Leading the film-friendly charge is Dennis O’Shea, executive director of Communications and Public Affairs at Johns Hopkins, who works with the location managers and production teams to find the right shots and to schedule shooting when it is minimally disruptive. Welcoming productions to campus is fun for the students, faculty and staff, he says, but also good for the community, providing work for local film crews, actors and extras.

“As a bonus, during the Social Network shoot, David Fincher, Jesse Eisenberg and [co-star] Andrew Garfield generously spent time with students and faculty from our Film and Media Studies Program,” O’Shea said. “A film shoot is a crazy-making logistical nightmare, involving folks from Plant Operations, Security, Parking, Scheduling, my office and many others. And we can’t always say ‘yes’ to Hollywood, because the academic mission of the university comes first. But, in the end, when we can do it, it’s fun and it’s good for almost everybody.”

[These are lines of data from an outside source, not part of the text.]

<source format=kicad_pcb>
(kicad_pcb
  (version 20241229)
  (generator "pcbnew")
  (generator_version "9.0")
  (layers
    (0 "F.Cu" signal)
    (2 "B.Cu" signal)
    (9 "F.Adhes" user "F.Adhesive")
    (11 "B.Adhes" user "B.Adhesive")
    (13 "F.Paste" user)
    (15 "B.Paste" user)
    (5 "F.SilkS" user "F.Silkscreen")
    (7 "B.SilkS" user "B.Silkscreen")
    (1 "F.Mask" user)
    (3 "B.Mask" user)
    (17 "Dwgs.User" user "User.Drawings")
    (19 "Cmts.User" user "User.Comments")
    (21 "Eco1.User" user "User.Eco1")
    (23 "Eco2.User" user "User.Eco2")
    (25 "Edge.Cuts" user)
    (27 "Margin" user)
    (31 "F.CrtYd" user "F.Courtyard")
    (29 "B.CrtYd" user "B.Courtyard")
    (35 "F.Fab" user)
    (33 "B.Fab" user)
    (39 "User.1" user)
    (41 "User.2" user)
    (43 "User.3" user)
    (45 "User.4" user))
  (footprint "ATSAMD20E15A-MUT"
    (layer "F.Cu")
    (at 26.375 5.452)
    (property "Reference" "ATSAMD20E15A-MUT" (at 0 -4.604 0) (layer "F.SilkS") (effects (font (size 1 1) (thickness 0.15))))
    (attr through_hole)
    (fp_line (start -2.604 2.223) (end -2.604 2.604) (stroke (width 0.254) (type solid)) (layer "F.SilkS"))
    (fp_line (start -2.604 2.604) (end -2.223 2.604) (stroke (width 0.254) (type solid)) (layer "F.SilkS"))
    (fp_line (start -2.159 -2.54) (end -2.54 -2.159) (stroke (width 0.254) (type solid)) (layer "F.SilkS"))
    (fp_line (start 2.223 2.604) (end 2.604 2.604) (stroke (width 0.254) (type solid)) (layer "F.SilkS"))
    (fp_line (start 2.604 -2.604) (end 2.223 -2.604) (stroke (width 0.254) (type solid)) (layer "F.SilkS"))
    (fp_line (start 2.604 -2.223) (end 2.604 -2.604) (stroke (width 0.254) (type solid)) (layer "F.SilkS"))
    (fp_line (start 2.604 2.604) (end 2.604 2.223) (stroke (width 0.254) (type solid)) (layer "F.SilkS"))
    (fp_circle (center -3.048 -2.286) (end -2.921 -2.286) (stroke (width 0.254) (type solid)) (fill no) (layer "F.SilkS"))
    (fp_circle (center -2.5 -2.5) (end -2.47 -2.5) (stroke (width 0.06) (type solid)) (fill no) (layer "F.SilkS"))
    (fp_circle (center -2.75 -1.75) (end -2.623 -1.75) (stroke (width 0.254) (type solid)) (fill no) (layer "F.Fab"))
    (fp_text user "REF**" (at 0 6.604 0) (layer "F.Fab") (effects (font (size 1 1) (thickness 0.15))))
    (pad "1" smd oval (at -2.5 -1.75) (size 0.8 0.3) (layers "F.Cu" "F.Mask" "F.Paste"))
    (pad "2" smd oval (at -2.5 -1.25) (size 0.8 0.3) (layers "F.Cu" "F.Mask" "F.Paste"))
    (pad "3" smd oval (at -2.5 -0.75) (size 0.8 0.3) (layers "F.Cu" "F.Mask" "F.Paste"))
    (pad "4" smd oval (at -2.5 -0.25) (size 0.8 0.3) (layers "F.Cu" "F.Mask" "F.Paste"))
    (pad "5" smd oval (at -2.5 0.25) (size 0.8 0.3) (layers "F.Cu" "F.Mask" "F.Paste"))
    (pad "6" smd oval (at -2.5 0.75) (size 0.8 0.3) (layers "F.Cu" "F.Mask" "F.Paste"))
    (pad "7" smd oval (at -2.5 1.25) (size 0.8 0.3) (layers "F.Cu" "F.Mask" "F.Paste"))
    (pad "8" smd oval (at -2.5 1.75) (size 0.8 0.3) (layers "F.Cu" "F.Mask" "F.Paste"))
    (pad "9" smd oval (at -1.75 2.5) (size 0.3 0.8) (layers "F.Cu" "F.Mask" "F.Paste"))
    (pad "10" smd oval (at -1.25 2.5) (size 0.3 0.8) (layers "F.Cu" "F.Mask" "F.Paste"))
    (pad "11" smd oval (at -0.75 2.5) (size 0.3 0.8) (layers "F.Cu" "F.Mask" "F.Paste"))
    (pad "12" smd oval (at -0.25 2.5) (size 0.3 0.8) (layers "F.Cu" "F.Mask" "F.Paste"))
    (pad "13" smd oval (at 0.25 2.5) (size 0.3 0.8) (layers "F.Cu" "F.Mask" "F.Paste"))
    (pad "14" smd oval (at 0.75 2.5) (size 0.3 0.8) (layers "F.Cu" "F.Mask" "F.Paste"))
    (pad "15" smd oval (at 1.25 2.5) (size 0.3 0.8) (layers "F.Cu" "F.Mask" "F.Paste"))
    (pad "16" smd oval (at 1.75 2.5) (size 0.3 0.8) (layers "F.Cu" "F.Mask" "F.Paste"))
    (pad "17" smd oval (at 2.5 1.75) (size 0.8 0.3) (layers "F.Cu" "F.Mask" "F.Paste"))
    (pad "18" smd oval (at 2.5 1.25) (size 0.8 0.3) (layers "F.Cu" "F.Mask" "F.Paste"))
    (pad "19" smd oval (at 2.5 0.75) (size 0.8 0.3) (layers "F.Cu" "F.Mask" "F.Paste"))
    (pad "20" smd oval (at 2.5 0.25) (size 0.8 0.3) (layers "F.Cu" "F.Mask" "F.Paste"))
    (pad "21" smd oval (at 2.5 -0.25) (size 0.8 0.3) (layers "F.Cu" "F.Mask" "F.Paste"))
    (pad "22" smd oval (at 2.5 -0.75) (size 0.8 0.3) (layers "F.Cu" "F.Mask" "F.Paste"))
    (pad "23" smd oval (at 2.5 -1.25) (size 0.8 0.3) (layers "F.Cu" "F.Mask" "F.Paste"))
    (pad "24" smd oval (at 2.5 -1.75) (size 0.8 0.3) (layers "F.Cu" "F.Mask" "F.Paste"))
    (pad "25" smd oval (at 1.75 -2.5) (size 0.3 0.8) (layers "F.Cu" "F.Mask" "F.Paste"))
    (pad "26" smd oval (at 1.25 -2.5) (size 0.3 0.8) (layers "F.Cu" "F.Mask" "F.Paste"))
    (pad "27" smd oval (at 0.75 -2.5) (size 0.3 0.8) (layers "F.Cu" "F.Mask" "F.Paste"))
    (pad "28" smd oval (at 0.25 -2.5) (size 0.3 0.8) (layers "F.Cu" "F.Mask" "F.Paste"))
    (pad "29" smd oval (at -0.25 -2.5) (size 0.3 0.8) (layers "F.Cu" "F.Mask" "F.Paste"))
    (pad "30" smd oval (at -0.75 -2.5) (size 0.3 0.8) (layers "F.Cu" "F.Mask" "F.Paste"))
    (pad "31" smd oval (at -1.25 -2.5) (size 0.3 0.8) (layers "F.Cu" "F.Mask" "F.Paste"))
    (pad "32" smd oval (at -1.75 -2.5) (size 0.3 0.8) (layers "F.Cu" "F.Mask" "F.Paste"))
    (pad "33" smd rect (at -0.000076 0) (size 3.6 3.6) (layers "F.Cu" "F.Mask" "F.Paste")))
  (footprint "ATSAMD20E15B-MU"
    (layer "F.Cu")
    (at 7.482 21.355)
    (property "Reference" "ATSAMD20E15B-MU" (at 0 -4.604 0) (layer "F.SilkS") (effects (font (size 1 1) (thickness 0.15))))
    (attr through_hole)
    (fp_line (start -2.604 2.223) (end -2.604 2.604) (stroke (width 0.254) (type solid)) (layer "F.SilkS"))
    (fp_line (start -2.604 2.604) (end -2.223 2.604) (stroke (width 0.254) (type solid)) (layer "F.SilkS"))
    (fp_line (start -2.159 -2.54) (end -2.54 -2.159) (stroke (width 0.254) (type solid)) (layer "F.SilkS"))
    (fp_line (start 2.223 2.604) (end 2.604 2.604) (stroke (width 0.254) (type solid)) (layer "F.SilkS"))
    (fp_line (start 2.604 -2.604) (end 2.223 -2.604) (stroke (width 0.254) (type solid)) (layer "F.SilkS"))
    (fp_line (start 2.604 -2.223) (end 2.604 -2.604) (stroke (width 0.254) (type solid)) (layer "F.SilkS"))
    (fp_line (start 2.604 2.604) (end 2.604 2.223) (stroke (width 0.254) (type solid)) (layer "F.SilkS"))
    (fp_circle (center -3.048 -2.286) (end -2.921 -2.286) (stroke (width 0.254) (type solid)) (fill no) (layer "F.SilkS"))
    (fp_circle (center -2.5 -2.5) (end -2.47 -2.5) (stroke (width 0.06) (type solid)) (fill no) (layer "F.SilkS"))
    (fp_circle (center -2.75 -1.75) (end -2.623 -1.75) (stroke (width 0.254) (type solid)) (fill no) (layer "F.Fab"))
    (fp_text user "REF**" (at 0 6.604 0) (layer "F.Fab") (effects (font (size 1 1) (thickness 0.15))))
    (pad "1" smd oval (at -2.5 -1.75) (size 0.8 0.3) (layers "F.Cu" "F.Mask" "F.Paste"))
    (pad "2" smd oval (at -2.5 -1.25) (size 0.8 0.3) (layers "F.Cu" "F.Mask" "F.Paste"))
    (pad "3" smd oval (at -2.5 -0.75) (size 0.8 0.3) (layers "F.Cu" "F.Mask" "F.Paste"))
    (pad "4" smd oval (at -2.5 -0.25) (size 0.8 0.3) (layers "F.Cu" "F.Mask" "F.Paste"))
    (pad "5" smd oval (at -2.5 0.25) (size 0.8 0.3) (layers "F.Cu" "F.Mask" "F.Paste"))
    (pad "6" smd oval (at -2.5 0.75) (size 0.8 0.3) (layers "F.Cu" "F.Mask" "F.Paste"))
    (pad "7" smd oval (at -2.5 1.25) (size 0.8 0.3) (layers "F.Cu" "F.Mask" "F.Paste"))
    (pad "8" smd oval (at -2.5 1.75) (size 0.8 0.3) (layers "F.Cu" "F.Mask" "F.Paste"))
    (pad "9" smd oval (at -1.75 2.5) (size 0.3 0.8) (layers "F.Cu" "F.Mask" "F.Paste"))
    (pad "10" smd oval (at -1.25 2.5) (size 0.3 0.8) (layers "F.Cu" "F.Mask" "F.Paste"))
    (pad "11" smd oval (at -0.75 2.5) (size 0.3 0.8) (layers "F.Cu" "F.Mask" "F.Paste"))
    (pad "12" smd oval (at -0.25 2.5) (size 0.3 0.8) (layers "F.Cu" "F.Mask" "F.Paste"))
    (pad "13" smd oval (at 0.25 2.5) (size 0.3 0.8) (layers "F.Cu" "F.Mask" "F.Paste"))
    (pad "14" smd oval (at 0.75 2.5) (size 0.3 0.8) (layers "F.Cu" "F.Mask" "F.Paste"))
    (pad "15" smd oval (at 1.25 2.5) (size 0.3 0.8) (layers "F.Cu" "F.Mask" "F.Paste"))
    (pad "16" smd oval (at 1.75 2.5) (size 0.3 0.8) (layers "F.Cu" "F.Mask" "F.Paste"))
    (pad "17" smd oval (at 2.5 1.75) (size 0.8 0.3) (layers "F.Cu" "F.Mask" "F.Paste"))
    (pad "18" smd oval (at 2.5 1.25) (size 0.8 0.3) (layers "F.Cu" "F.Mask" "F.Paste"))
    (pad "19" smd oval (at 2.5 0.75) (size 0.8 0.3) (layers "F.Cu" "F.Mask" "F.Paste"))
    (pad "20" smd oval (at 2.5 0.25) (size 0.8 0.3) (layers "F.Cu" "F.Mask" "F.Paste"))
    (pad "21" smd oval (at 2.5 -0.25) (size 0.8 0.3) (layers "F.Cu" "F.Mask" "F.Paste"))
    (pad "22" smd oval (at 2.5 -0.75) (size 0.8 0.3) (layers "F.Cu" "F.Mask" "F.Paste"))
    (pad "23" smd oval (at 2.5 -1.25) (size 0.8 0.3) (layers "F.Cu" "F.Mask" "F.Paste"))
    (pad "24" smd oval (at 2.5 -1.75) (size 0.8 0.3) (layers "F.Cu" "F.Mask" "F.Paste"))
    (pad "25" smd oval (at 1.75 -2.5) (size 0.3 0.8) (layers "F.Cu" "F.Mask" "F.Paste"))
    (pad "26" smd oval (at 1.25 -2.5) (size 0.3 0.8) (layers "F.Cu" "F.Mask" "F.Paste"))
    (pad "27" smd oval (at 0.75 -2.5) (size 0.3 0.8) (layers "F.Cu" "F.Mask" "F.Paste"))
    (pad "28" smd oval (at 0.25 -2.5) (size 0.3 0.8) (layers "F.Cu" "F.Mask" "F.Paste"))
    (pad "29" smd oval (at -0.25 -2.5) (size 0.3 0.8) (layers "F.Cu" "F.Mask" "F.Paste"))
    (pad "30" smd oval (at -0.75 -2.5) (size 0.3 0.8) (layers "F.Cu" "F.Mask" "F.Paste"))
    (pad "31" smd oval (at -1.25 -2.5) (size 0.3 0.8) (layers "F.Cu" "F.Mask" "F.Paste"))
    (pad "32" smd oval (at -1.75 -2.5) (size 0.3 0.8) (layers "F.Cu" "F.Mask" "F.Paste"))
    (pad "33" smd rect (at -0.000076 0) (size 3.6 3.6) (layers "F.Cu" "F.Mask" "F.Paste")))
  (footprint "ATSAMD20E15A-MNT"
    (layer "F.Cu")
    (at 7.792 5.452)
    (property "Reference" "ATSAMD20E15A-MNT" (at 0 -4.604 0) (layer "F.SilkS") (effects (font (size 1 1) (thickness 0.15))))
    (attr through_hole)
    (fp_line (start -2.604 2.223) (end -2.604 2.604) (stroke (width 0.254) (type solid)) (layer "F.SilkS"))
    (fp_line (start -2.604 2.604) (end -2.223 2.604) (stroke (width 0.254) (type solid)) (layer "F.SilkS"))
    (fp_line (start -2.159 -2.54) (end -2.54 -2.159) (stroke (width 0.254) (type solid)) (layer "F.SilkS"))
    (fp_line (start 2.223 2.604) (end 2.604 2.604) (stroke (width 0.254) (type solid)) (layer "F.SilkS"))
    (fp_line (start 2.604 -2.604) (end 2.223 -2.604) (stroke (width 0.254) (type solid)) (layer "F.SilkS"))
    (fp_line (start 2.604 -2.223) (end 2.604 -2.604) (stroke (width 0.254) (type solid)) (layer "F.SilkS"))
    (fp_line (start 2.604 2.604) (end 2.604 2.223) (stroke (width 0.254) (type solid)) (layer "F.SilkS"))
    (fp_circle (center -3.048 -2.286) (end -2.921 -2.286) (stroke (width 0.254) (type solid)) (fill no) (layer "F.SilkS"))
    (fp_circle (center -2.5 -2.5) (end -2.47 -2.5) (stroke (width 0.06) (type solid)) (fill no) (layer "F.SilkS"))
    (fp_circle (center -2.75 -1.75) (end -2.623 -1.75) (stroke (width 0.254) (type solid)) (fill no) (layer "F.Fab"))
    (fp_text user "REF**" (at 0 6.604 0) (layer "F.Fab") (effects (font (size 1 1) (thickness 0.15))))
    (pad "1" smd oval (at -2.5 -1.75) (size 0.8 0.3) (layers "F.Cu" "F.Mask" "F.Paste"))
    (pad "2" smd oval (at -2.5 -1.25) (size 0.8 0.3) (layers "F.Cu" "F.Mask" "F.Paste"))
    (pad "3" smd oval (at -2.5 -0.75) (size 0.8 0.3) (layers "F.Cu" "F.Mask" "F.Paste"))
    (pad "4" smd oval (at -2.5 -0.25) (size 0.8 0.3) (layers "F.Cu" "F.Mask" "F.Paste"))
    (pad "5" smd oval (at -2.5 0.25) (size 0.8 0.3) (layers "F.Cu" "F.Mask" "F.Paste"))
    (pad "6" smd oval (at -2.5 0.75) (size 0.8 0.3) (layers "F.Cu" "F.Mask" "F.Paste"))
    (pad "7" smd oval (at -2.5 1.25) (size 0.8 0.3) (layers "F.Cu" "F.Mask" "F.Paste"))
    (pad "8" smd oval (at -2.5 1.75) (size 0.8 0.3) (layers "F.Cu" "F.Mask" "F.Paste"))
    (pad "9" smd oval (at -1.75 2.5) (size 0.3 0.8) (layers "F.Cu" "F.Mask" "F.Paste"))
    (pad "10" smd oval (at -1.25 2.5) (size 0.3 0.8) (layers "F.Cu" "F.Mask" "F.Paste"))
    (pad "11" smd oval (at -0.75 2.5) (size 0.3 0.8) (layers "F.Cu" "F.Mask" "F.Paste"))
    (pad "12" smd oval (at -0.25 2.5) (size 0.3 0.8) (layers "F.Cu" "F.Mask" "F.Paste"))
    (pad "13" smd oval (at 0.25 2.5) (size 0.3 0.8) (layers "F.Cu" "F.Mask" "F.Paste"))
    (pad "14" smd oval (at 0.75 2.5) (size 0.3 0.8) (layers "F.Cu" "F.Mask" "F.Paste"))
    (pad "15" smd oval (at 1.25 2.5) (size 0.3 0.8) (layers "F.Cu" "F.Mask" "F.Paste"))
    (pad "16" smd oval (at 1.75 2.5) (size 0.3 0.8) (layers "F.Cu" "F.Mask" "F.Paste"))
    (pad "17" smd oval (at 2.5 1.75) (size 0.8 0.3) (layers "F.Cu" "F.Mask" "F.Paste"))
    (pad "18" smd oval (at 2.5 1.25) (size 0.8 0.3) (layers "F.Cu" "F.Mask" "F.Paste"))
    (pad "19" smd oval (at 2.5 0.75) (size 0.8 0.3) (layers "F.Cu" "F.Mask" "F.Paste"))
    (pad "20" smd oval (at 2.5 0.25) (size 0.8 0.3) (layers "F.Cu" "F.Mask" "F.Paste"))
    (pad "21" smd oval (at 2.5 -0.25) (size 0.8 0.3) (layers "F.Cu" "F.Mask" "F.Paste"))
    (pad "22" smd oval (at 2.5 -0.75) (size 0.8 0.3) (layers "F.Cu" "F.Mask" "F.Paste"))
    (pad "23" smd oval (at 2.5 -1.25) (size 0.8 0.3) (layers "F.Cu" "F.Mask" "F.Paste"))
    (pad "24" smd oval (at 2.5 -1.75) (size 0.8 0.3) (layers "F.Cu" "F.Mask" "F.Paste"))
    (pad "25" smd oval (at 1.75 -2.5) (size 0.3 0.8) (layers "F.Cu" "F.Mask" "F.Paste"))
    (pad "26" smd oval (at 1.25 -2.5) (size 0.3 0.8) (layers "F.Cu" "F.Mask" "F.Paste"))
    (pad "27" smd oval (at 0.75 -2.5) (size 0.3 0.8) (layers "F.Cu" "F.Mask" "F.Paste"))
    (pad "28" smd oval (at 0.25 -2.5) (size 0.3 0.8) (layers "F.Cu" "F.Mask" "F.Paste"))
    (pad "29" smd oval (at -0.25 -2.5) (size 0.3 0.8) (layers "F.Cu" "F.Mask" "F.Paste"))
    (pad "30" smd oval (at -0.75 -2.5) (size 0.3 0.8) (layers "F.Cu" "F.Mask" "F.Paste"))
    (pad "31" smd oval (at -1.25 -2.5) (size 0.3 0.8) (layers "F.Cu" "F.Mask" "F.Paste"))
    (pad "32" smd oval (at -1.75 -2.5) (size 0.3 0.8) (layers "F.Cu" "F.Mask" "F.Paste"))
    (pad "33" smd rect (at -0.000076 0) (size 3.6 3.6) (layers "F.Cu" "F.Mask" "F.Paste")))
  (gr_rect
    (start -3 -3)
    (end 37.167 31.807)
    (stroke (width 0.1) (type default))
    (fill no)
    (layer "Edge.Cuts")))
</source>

O’Shea said that inviting The Social Network to campus also offered a chance for the university to capture a little screen time, even if Harvard gets the credit.

But at least one student didn’t think that Harvard could actually claim Homewood’s good looks as its own.

“The campus looked great on the big screen. However, Homewood could never ‘fill in’ for Harvard,” Beharie said. “Our school is beautiful on its own, and it is too bad that millions of people will now think that Harvard really looks like the Homewood campus.”